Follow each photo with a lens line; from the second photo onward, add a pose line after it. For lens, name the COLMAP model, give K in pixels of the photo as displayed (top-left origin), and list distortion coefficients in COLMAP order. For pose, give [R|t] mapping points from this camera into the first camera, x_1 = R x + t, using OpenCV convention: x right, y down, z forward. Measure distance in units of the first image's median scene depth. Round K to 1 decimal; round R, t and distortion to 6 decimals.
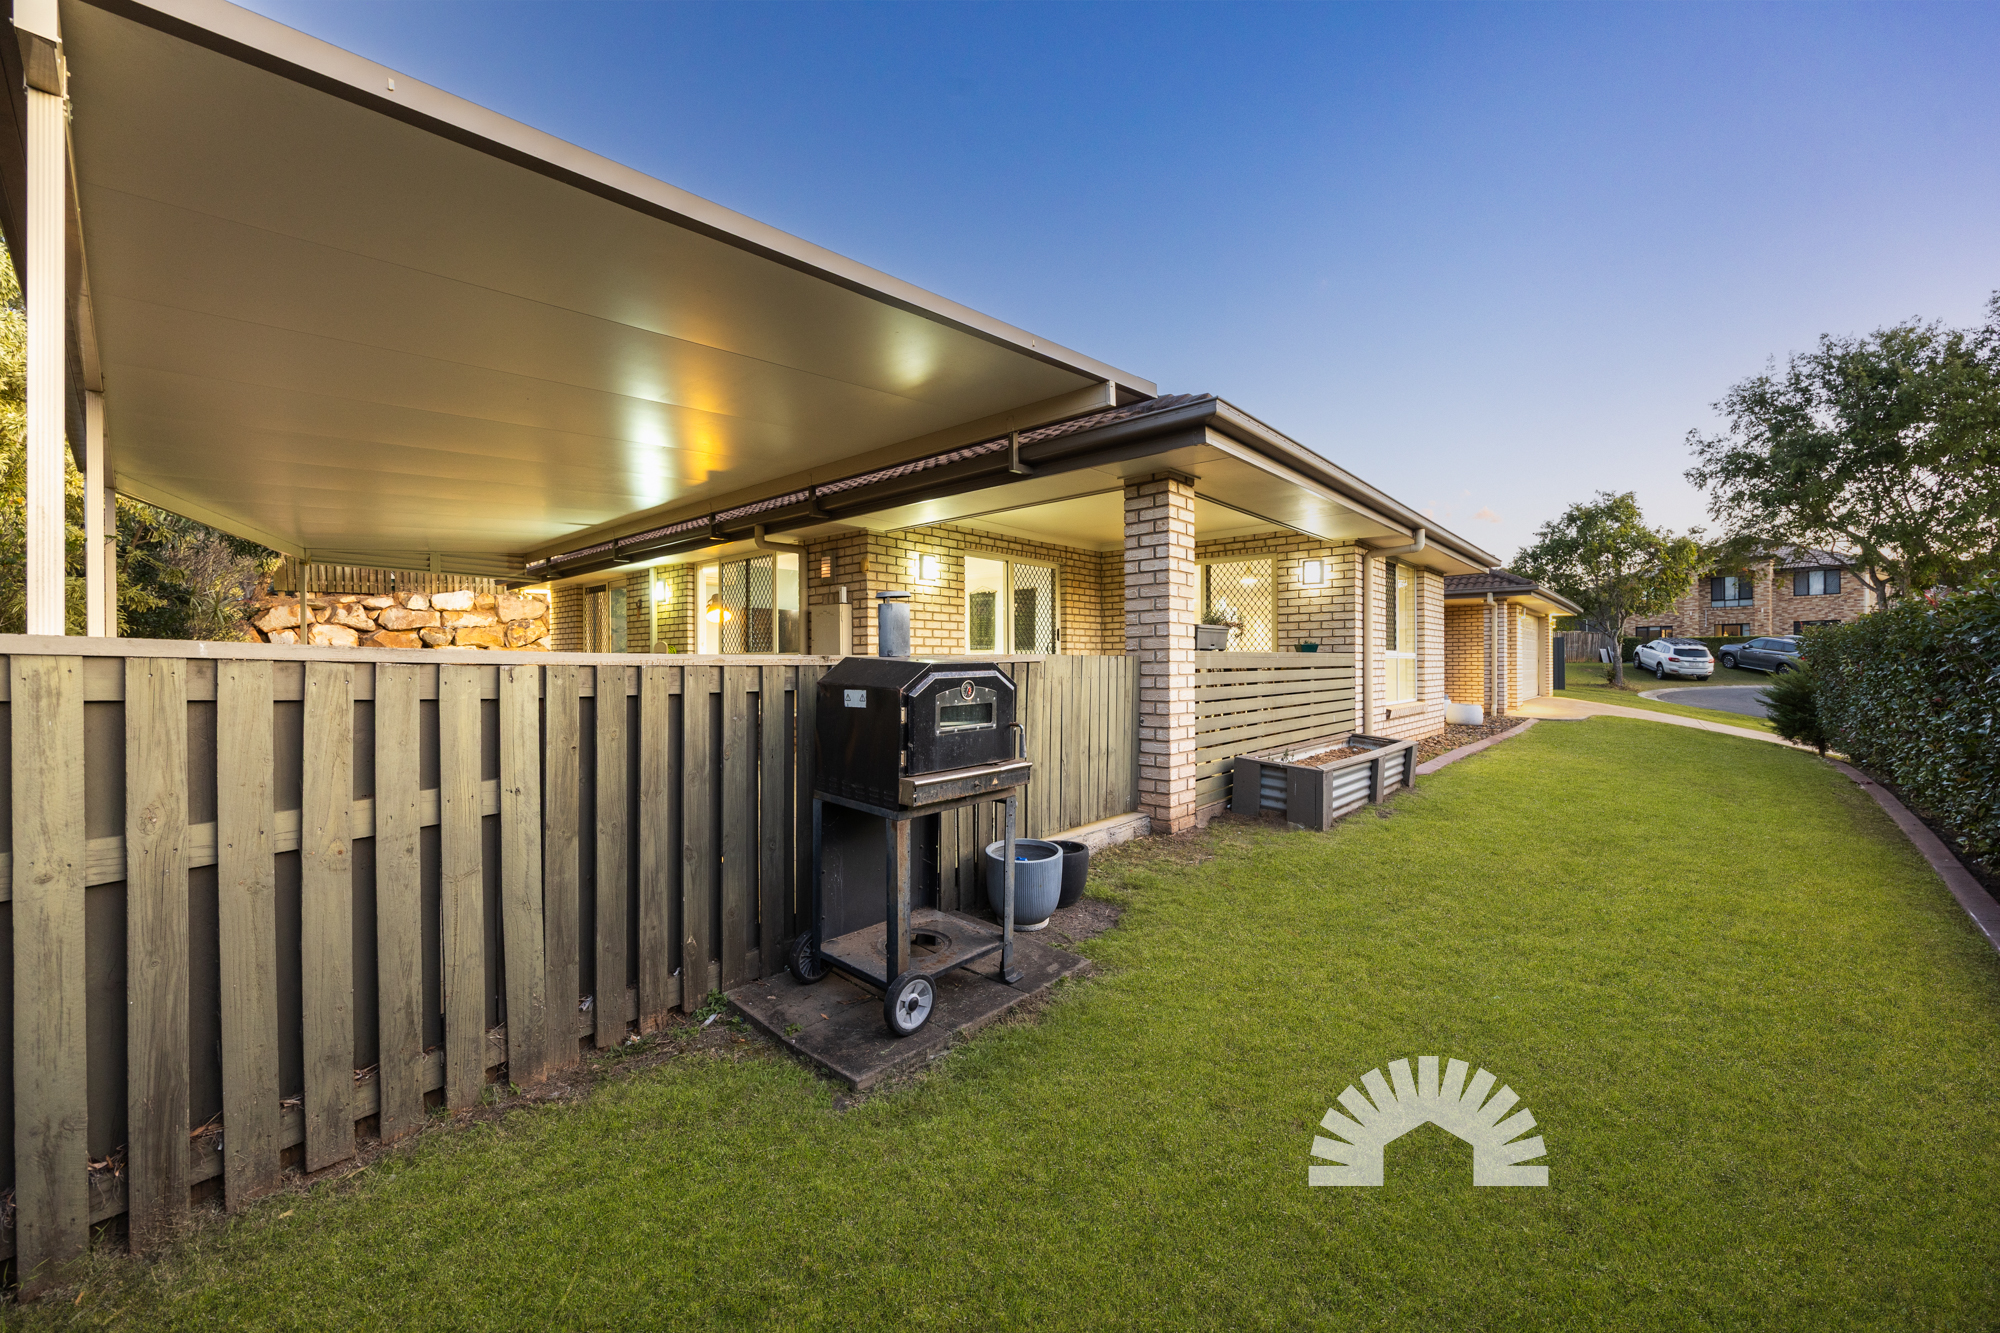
lens RADIAL K [[760.7, 0, 1002.9], [0, 760.7, 667.8], [0, 0, 1]] dist [0.002019, 0.000325]
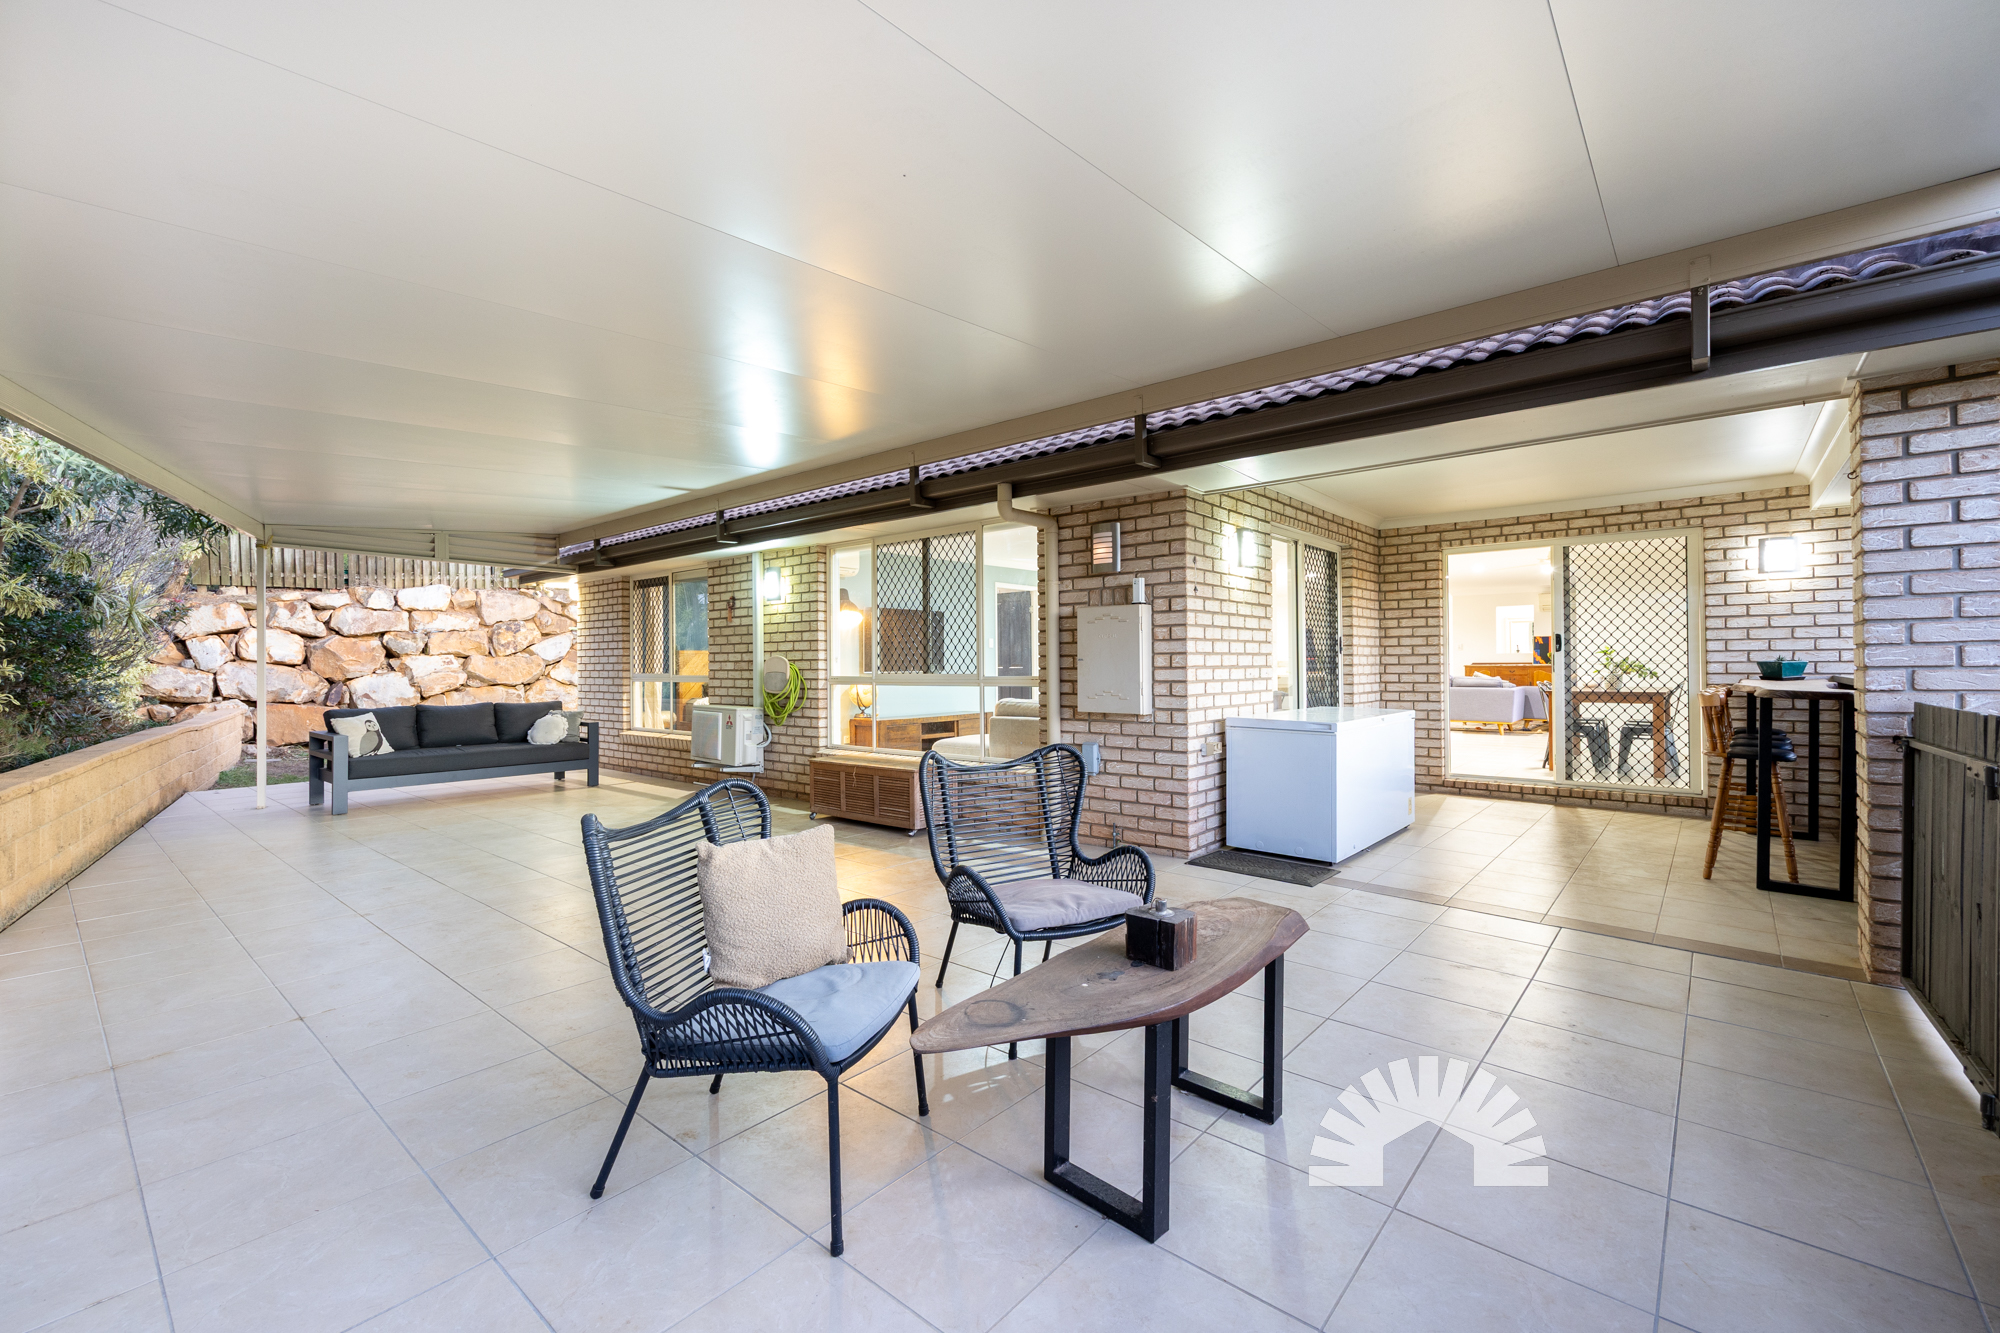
lens RADIAL K [[837.7, 0, 997.0], [0, 837.7, 659.8], [0, 0, 1]] dist [0.013133, -0.000304]
pose [[0.999825, -0.003335, 0.018431, -0.257284], [0.003531, 0.999937, -0.010621, -0.021899], [-0.018395, 0.010684, 0.999774, 0.213829]]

________________________

WORK ORDER » An exact copy of the material above is required, minus its images.

TASK RESULT »
Follow each photo with a lens line; from the second photo onward, add a pose line after it. For lens, name the COLMAP model, give K in pixels of the photo as displayed (top-left origin), and list distortion coefficients in COLMAP order. For pose, give [R|t] mapping points from this camera into the first camera, x_1 = R x + t, using OpenCV convention: x right, y down, z forward. Measure distance in units of the first image's median scene depth. Round K to 1 decimal; round R, t and distortion to 6 decimals.
lens RADIAL K [[760.7, 0, 1002.9], [0, 760.7, 667.8], [0, 0, 1]] dist [0.002019, 0.000325]
lens RADIAL K [[837.7, 0, 997.0], [0, 837.7, 659.8], [0, 0, 1]] dist [0.013133, -0.000304]
pose [[0.999825, -0.003335, 0.018431, -0.257284], [0.003531, 0.999937, -0.010621, -0.021899], [-0.018395, 0.010684, 0.999774, 0.213829]]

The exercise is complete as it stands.